By Suresh Unnithan
The Indian National Congress in Kerala has perfected a new political art form: self-sabotage with an irksome smile. With the 2026 Assembly elections knocking at the door and a vivid anti-incumbency wave against the ruling LDF practically begging to be surfed, the grand old party has decided to ignore the ocean and start a civil war in the swimming pool instead. Why fight the enemy when you can fight each other for a measly seat? After all, in Congress Kerala, loyalty is not a principle; it is a negotiable asset, available on EMI.
Take the Kannur chapter, where senior leader and sitting MP K. Sudhakaran suddenly discovered that being an MP was like owning only one iPhone when you could have two. He went public with his burning desire to contest the Kannur Assembly seat, cheerfully trampling the high command’s polite “no sitting MP” rule. The party high command, that mythical creature which exists only in press releases, promptly issued a stern frown. Sudhakaran, after a dramatic 48-hour sulk that would make any Bollywood heroine proud, finally “agreed to abide” following a frantic intervention by veteran A.K. Antony. The public tantrum, however, had already done its job: it reminded every Congress worker that if even an MP can throw a public fit for a better chair, then why should the ordinary foot soldier pretend to have principles?
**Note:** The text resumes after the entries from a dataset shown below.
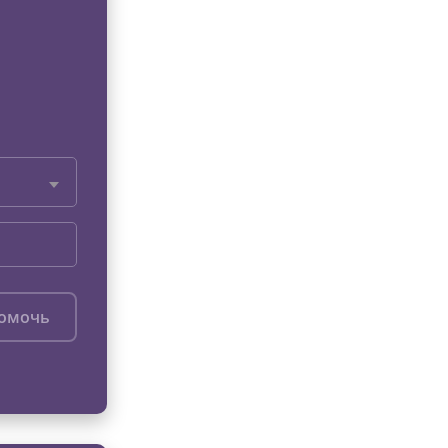
помочь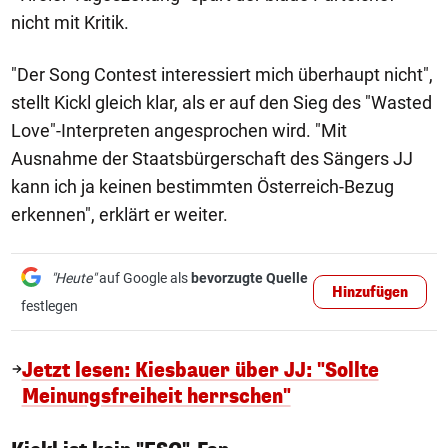
nicht mit Kritik.
"Der Song Contest interessiert mich überhaupt nicht",
stellt Kickl gleich klar, als er auf den Sieg des "Wasted
Love"-Interpreten angesprochen wird. "Mit
Ausnahme der Staatsbürgerschaft des Sängers JJ
kann ich ja keinen bestimmten Österreich-Bezug
erkennen", erklärt er weiter.
"Heute"
auf Google als
bevorzugte Quelle
Hinzufügen
festlegen
Jetzt lesen: Kiesbauer über JJ: "Sollte
Meinungsfreiheit herrschen"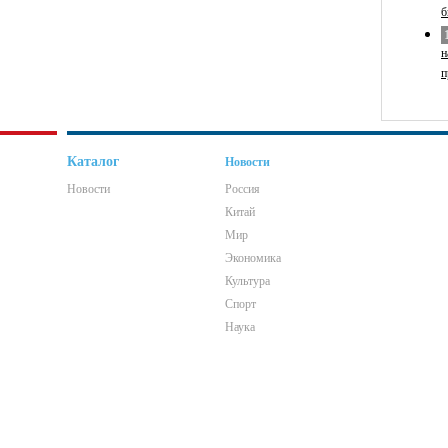
б
н
п
Каталог
Новости
Новости
Россия
Китай
Мир
Экономика
Культура
Спорт
Наука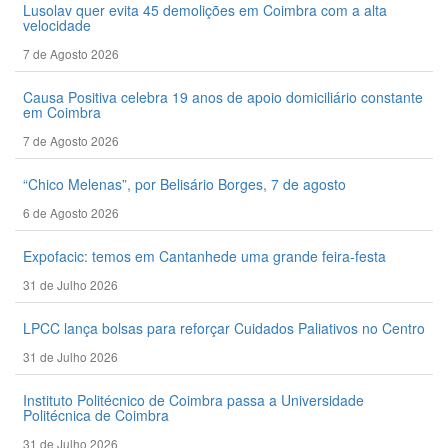
Lusolav quer evita 45 demolições em Coimbra com a alta
velocidade
7 de Agosto 2026
Causa Positiva celebra 19 anos de apoio domiciliário constante
em Coimbra
7 de Agosto 2026
“Chico Melenas”, por Belisário Borges, 7 de agosto
6 de Agosto 2026
Expofacic: temos em Cantanhede uma grande feira-festa
31 de Julho 2026
LPCC lança bolsas para reforçar Cuidados Paliativos no Centro
31 de Julho 2026
Instituto Politécnico de Coimbra passa a Universidade
Politécnica de Coimbra
31 de Julho 2026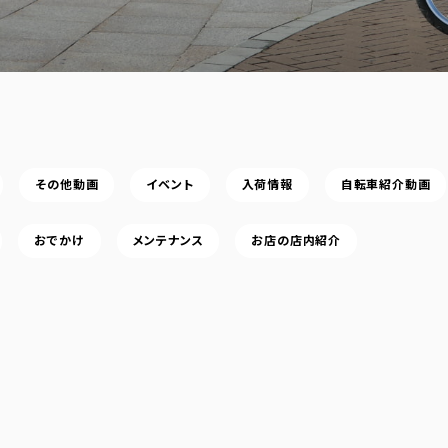
その他動画
イベント
入荷情報
自転車紹介動画
おでかけ
メンテナンス
お店の店内紹介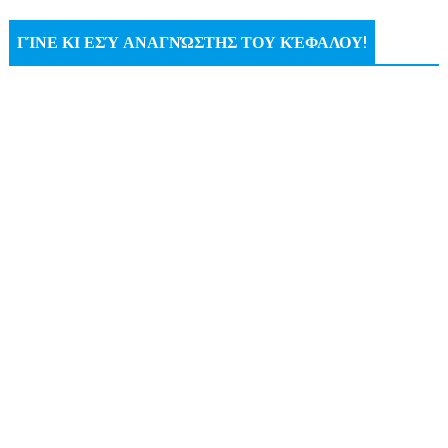
ΓΊΝΕ ΚΙ ΕΣΎ ΑΝΑΓΝΏΣΤΗΣ ΤΟΥ ΚΈΦΑΛΟΥ!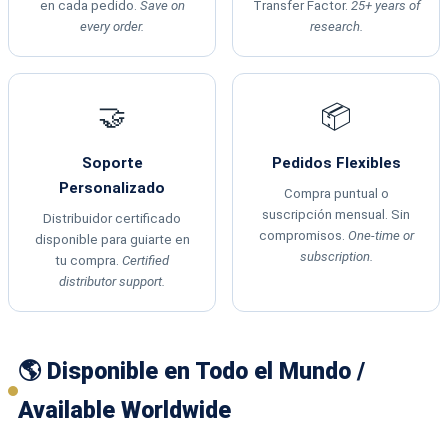
en cada pedido.
Save on
Transfer Factor.
25+ years of
every order.
research.
🤝
📦
Soporte
Pedidos Flexibles
Personalizado
Compra puntual o
suscripción mensual. Sin
Distribuidor certificado
compromisos.
One-time or
disponible para guiarte en
subscription.
tu compra.
Certified
distributor support.
🌎 Disponible en Todo el Mundo /
Available Worldwide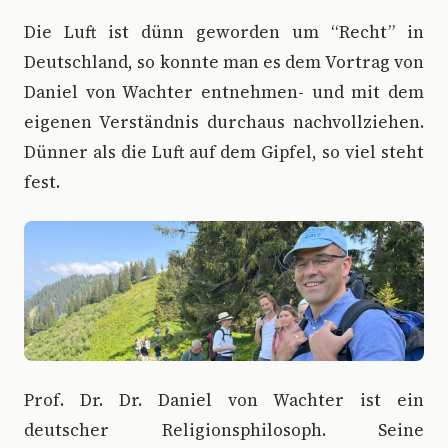
Die Luft ist dünn geworden um “Recht” in
Deutschland, so konnte man es dem Vortrag von
Daniel von Wachter entnehmen- und mit dem
eigenen Verständnis durchaus nachvollziehen.
Dünner als die Luft auf dem Gipfel, so viel steht
fest.
Prof. Dr. Dr. Daniel von Wachter ist ein
deutscher Religionsphilosoph. Seine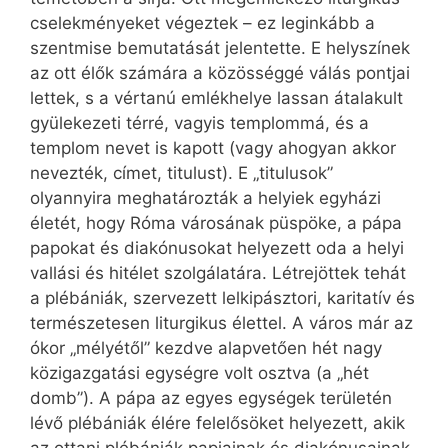
cselekményeket végeztek – ez leginkább a
szentmise bemutatását jelentette. E helyszínek
az ott élők számára a közösséggé válás pontjai
lettek, s a vértanú emlékhelye lassan átalakult
gyülekezeti térré, vagyis templommá, és a
templom nevet is kapott (vagy ahogyan akkor
nevezték, címet, titulust). E „titulusok”
olyannyira meghatározták a helyiek egyházi
életét, hogy Róma városának püspöke, a pápa
papokat és diakónusokat helyezett oda a helyi
vallási és hitélet szolgálatára. Létrejöttek tehát
a plébániák, szervezett lelkipásztori, karitatív és
természetesen liturgikus élettel. A város már az
ókor „mélyétől” kezdve alapvetően hét nagy
közigazgatási egységre volt osztva (a „hét
domb”). A pápa az egyes egységek területén
lévő plébániák élére felelősöket helyezett, akik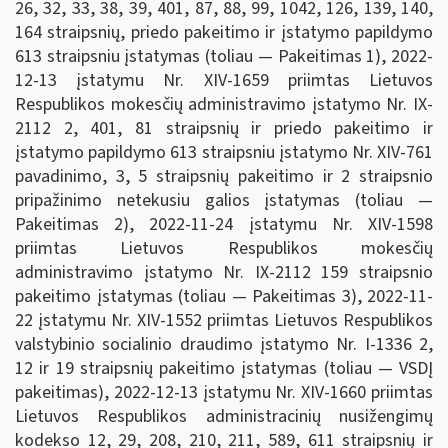
26, 32, 33, 38, 39, 401, 87, 88, 99, 1042, 126, 139, 140,
164 straipsnių, priedo pakeitimo ir įstatymo papildymo
613 straipsniu įstatymas (toliau — Pakeitimas 1), 2022-
12-13 įstatymu Nr. XIV-1659 priimtas Lietuvos
Respublikos mokesčių administravimo įstatymo Nr. IX-
2112 2, 401, 81 straipsnių ir priedo pakeitimo ir
įstatymo papildymo 613 straipsniu įstatymo Nr. XIV-761
pavadinimo, 3, 5 straipsnių pakeitimo ir 2 straipsnio
pripažinimo netekusiu galios įstatymas (toliau —
Pakeitimas 2), 2022-11-24 įstatymu Nr. XIV-1598
priimtas Lietuvos Respublikos mokesčių
administravimo įstatymo Nr. IX-2112 159 straipsnio
pakeitimo įstatymas (toliau — Pakeitimas 3), 2022-11-
22 įstatymu Nr. XIV-1552 priimtas Lietuvos Respublikos
valstybinio socialinio draudimo įstatymo Nr. I-1336 2,
12 ir 19 straipsnių pakeitimo įstatymas (toliau — VSDĮ
pakeitimas), 2022-12-13 įstatymu Nr. XIV-1660 priimtas
Lietuvos Respublikos administracinių nusižengimų
kodekso 12, 29, 208, 210, 211, 589, 611 straipsnių ir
Meanwhile, the once-famous “A” and “I” groups – those grand old factions that at least pretended to have ideological differences – have officially dissolved into the “Me, Myself and I” groups. Now four or five heavyweight leaders – K.C. Venugopal, V.D. Satheesan, Ramesh Chennithala and their rotating co-stars – are locked in a Game of Thrones minus the dragons but with plenty of backstabbing. Candidate selection has become the new Kumbh Mela of bargaining. Every constituency is a bazaar where tickets are sold to the highest bidder in terms of loyalty to the local satrap, not to the party. The result? The second list of candidates is still “under deliberation” while the LDF has already started its victory procession.
The grassroots workers, those poor souls who actually believe in the party flag, are now sending resignation letters faster than WhatsApp forwards. In Kozhikode and Perumbavoor, sitting MLA Eldhose Kunnappilly has perfected the ultimate Congress art: the “independent threat.” Denied a ticket, he declared he might contest anyway – because nothing says “party unity” like running against your own party. It is the political equivalent of burning down your own house to protest the rent increase.
Political observers have a new theory: the real contest in Kerala is no longer UDF versus LDF. It is the “4-5 Leaders Tussle” versus common sense. These gentlemen are so busy deciding who gets to be the face of the party that they have forgotten the party itself needs a face – any face – before the campaign actually begins. While the LDF merrily points out the chaos, Congress leaders are busy issuing statements about “inner-party democracy” – a beautiful phrase that, in Kerala Congress dialect, translates to “I want my son/nephew/favourite follower to get the ticket or I will sulk till the counting day.”
The irony is thicker than a Kerala banana chip. The UDF is theoretically the strongest challenger in decades. Anti-incumbency is real. People are tired of LDF’s governance style. Yet the Congress high command’s greatest contribution to the 2026 elections will be proving that no external enemy can damage the party as efficiently as its own leaders. For power and position, these stalwarts are ready to ditch the party, delay the campaign, demoralise workers and indirectly gift victory to the Left. They are not fighting the opponent; they are the opponent’s best campaign managers.
In the end, Kerala’s Congress leaders have turned a simple truth into high comedy: when the ship is sinking, rats don’t just leave – they first negotiate which lifeboat has the better view. And while they haggle over deck chairs, the LDF is quietly sailing away with the trophy. Bravo, comrades of the Congress! You have finally achieved what no opposition could: making the Left look united. History will record 2026 not as the year Kerala voted for change, but as the year Congress leaders voted for their own egos – and the people, as usual, paid the bill.